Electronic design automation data
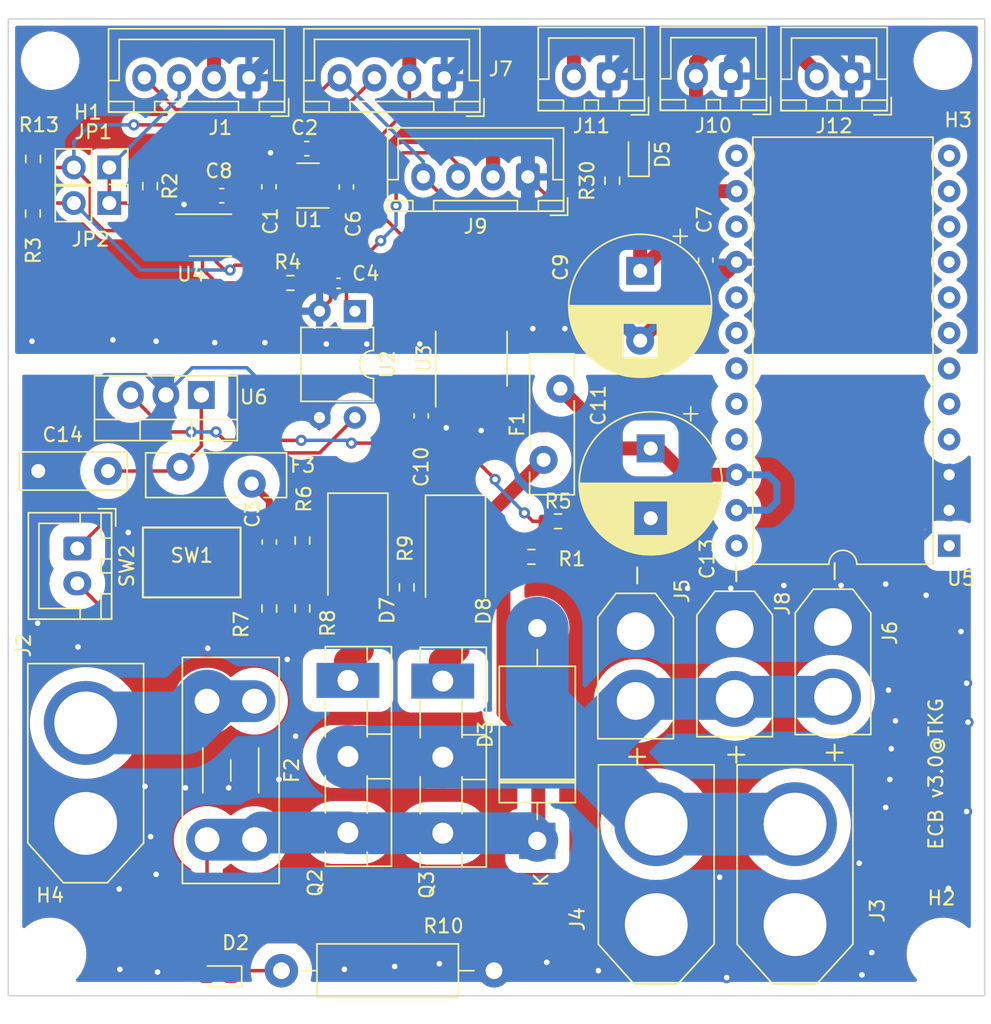
<source format=kicad_pcb>
(kicad_pcb (version 20211014) (generator pcbnew)

  (general
    (thickness 1.6)
  )

  (paper "A4")
  (layers
    (0 "F.Cu" signal)
    (31 "B.Cu" signal)
    (32 "B.Adhes" user "B.Adhesive")
    (33 "F.Adhes" user "F.Adhesive")
    (34 "B.Paste" user)
    (35 "F.Paste" user)
    (36 "B.SilkS" user "B.Silkscreen")
    (37 "F.SilkS" user "F.Silkscreen")
    (38 "B.Mask" user)
    (39 "F.Mask" user)
    (40 "Dwgs.User" user "User.Drawings")
    (41 "Cmts.User" user "User.Comments")
    (42 "Eco1.User" user "User.Eco1")
    (43 "Eco2.User" user "User.Eco2")
    (44 "Edge.Cuts" user)
    (45 "Margin" user)
    (46 "B.CrtYd" user "B.Courtyard")
    (47 "F.CrtYd" user "F.Courtyard")
    (48 "B.Fab" user)
    (49 "F.Fab" user)
    (50 "User.1" user)
    (51 "User.2" user)
    (52 "User.3" user)
    (53 "User.4" user)
    (54 "User.5" user)
    (55 "User.6" user)
    (56 "User.7" user)
    (57 "User.8" user)
    (58 "User.9" user)
  )

  (setup
    (stackup
      (layer "F.SilkS" (type "Top Silk Screen"))
      (layer "F.Paste" (type "Top Solder Paste"))
      (layer "F.Mask" (type "Top Solder Mask") (thickness 0.01))
      (layer "F.Cu" (type "copper") (thickness 0.035))
      (layer "dielectric 1" (type "core") (thickness 1.51) (material "FR4") (epsilon_r 4.5) (loss_tangent 0.02))
      (layer "B.Cu" (type "copper") (thickness 0.035))
      (layer "B.Mask" (type "Bottom Solder Mask") (thickness 0.01))
      (layer "B.Paste" (type "Bottom Solder Paste"))
      (layer "B.SilkS" (type "Bottom Silk Screen"))
      (copper_finish "None")
      (dielectric_constraints no)
    )
    (pad_to_mask_clearance 0)
    (aux_axis_origin 45 124.5)
    (pcbplotparams
      (layerselection 0x00010f0_ffffffff)
      (disableapertmacros false)
      (usegerberextensions true)
      (usegerberattributes true)
      (usegerberadvancedattributes true)
      (creategerberjobfile false)
      (svguseinch false)
      (svgprecision 6)
      (excludeedgelayer true)
      (plotframeref false)
      (viasonmask false)
      (mode 1)
      (useauxorigin true)
      (hpglpennumber 1)
      (hpglpenspeed 20)
      (hpglpendiameter 15.000000)
      (dxfpolygonmode true)
      (dxfimperialunits true)
      (dxfusepcbnewfont true)
      (psnegative false)
      (psa4output false)
      (plotreference true)
      (plotvalue true)
      (plotinvisibletext false)
      (sketchpadsonfab false)
      (subtractmaskfromsilk true)
      (outputformat 1)
      (mirror false)
      (drillshape 0)
      (scaleselection 1)
      (outputdirectory "")
    )
  )

  (net 0 "")
  (net 1 "+3.3V")
  (net 2 "+BATT")
  (net 3 "Net-(C3-Pad2)")
  (net 4 "GNDPWR")
  (net 5 "/VoltageDetect")
  (net 6 "GND")
  (net 7 "Net-(D5-Pad1)")
  (net 8 "Net-(D7-Pad2)")
  (net 9 "Net-(D8-Pad2)")
  (net 10 "Net-(C4-Pad1)")
  (net 11 "Net-(D2-Pad1)")
  (net 12 "Net-(R4-Pad1)")
  (net 13 "Net-(D3-Pad2)")
  (net 14 "unconnected-(SW1-Pad1)")
  (net 15 "/PWON")
  (net 16 "Net-(F2-Pad1)")
  (net 17 "PW_Control")
  (net 18 "Net-(SW1-Pad2)")
  (net 19 "Net-(C2-Pad2)")
  (net 20 "/PWON2")
  (net 21 "+5V")
  (net 22 "+5VP")
  (net 23 "Net-(C11-Pad1)")
  (net 24 "Net-(C14-Pad1)")
  (net 25 "/PWON3")
  (net 26 "unconnected-(U3-Pad3)")
  (net 27 "Net-(U4-Pad5)")
  (net 28 "unconnected-(U5-Pad1)")
  (net 29 "unconnected-(U5-Pad9)")
  (net 30 "unconnected-(U5-Pad11)")
  (net 31 "Net-(R1-Pad2)")

  (footprint "Connector_PinHeader_2.54mm:PinHeader_1x02_P2.54mm_Vertical" (layer "F.Cu") (at 52.24 65.15 -90))

  (footprint "Connector_JST:JST_XH_B2B-XH-A_1x02_P2.50mm_Vertical" (layer "F.Cu") (at 105.45 58.625 180))

  (footprint "MountingHole:MountingHole_3.2mm_M3" (layer "F.Cu") (at 112 57.5))

  (footprint "Connector_JST:JST_XH_B2B-XH-A_1x02_P2.50mm_Vertical" (layer "F.Cu") (at 49.95 92.45 -90))

  (footprint "Resistor_SMD:R_0603_1608Metric_Pad0.98x0.95mm_HandSolder" (layer "F.Cu") (at 46.78 64.5375 -90))

  (footprint "Resistor_SMD:R_0603_1608Metric_Pad0.98x0.95mm_HandSolder" (layer "F.Cu") (at 46.765 68.45 90))

  (footprint "Fuse:Fuseholder_Blade_Mini_Keystone_3568" (layer "F.Cu") (at 62.65 103.39 -90))

  (footprint "Connector_AMASS:AMASS_XT60-F_1x02_P7.20mm_Vertical" (layer "F.Cu") (at 101.4 119.4 90))

  (footprint "Connector_JST:JST_XH_B4B-XH-A_1x04_P2.50mm_Vertical" (layer "F.Cu") (at 62.25 58.725 180))

  (footprint "MountingHole:MountingHole_3.2mm_M3" (layer "F.Cu") (at 48 57.5))

  (footprint "Capacitor_SMD:C_0402_1005Metric_Pad0.74x0.62mm_HandSolder" (layer "F.Cu") (at 68.675 73.45 180))

  (footprint "Capacitor_SMD:C_0603_1608Metric_Pad1.08x0.95mm_HandSolder" (layer "F.Cu") (at 60.3 67.175 180))

  (footprint "Resistor_THT:R_Axial_DIN0411_L9.9mm_D3.6mm_P15.24mm_Horizontal" (layer "F.Cu") (at 79.82 122.7 180))

  (footprint "Capacitor_THT:CP_Radial_D10.0mm_P5.00mm" (layer "F.Cu") (at 90.3 72.557323 -90))

  (footprint "Fuse:Fuse_Bourns_MF-RG400" (layer "F.Cu") (at 62.45 87.8 180))

  (footprint "Package_DIP:DIP-24_W15.24mm" (layer "F.Cu") (at 112.45 92.25 180))

  (footprint "Package_TO_SOT_THT:TO-220-3_Vertical" (layer "F.Cu") (at 58.84 81.45 180))

  (footprint "Capacitor_SMD:C_0603_1608Metric_Pad1.08x0.95mm_HandSolder" (layer "F.Cu") (at 94.55 88.3375 -90))

  (footprint "Resistor_SMD:R_0603_1608Metric_Pad0.98x0.95mm_HandSolder" (layer "F.Cu") (at 63.7125 96.75 -90))

  (footprint "Package_SO:SSOP-8_2.95x2.8mm_P0.65mm" (layer "F.Cu") (at 59.5 70))

  (footprint "Diode_SMD:D_SMB_Handsoldering" (layer "F.Cu") (at 70.0625 93.0875 -90))

  (footprint "Diode_SMD:D_SMB_Handsoldering" (layer "F.Cu") (at 77.0625 93.2375 -90))

  (footprint "Diode_THT:D_DO-201_P15.24mm_Horizontal" (layer "F.Cu") (at 82.925 113.395 90))

  (footprint "Capacitor_SMD:C_0603_1608Metric_Pad1.08x0.95mm_HandSolder" (layer "F.Cu") (at 95 71.7875 -90))

  (footprint "Resistor_SMD:R_0603_1608Metric_Pad0.98x0.95mm_HandSolder" (layer "F.Cu") (at 88.3 66.1 90))

  (footprint "Diode_SMD:D_0603_1608Metric_Pad1.05x0.95mm_HandSolder" (layer "F.Cu") (at 60.075 123.1 180))

  (footprint "Connector_JST:JST_XH_B2B-XH-A_1x02_P2.50mm_Vertical" (layer "F.Cu") (at 88.05 58.625 180))

  (footprint "Capacitor_SMD:C_0603_1608Metric_Pad1.08x0.95mm_HandSolder" (layer "F.Cu") (at 63.6875 66.5375 90))

  (footprint "Capacitor_SMD:C_0603_1608Metric_Pad1.08x0.95mm_HandSolder" (layer "F.Cu") (at 69.2375 66.55 90))

  (footprint "Capacitor_THT:CP_Radial_D10.0mm_P5.00mm" (layer "F.Cu") (at 91.05 85.282323 -90))

  (footprint "Connector_AMASS:AMASS_XT60-F_1x02_P7.20mm_Vertical" (layer "F.Cu") (at 91.45 119.4 90))

  (footprint "Package_SO:SOIC-8_3.9x4.9mm_P1.27mm" (layer "F.Cu") (at 78.2 78.85 90))

  (footprint "Connector_AMASS:AMASS_XT30U-F_1x02_P5.0mm_Vertical" (layer "F.Cu") (at 97.075 98.225 -90))

  (footprint "Resistor_SMD:R_0603_1608Metric_Pad0.98x0.95mm_HandSolder" (layer "F.Cu") (at 82.5 93.05))

  (footprint "Connector_AMASS:AMASS_XT30U-F_1x02_P5.0mm_Vertical" (layer "F.Cu") (at 89.975 98.375 -90))

  (footprint "Package_TO_SOT_THT:TO-3P-3_Vertical" (layer "F.Cu") (at 69.35 101.9 -90))

  (footprint "Capacitor_THT:C_Disc_D7.5mm_W2.5mm_P5.00mm" (layer "F.Cu") (at 52.15 86.9 180))

  (footprint "Connector_PinHeader_2.54mm:PinHeader_1x02_P2.54mm_Vertical" (layer "F.Cu") (at 52.24 67.7 -90))

  (footprint "XMYLIB:SSSS213202" (layer "F.Cu") (at 58.15 93.45 180))

  (footprint "Fuse:Fuse_Bourns_MF-RG400" (layer "F.Cu")
    (tedit 5B8F0E50) (tstamp ab753800-e098-4731-9326-cfb4e2330cbf)
    (at 83.375 86.1 90)
    (desc
... [735620 chars truncated]
</source>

* _Your assignment_: Write down again, exactly as given, only the lines above that fall from the line with "(excludeedgelayer true)" to the line with "(subtractmaskfromsilk true)", inclusive.

* _Solution to this task_:
      (excludeedgelayer true)
      (plotframeref false)
      (viasonmask false)
      (mode 1)
      (useauxorigin true)
      (hpglpennumber 1)
      (hpglpenspeed 20)
      (hpglpendiameter 15.000000)
      (dxfpolygonmode true)
      (dxfimperialunits true)
      (dxfusepcbnewfont true)
      (psnegative false)
      (psa4output false)
      (plotreference true)
      (plotvalue true)
      (plotinvisibletext false)
      (sketchpadsonfab false)
      (subtractmaskfromsilk true)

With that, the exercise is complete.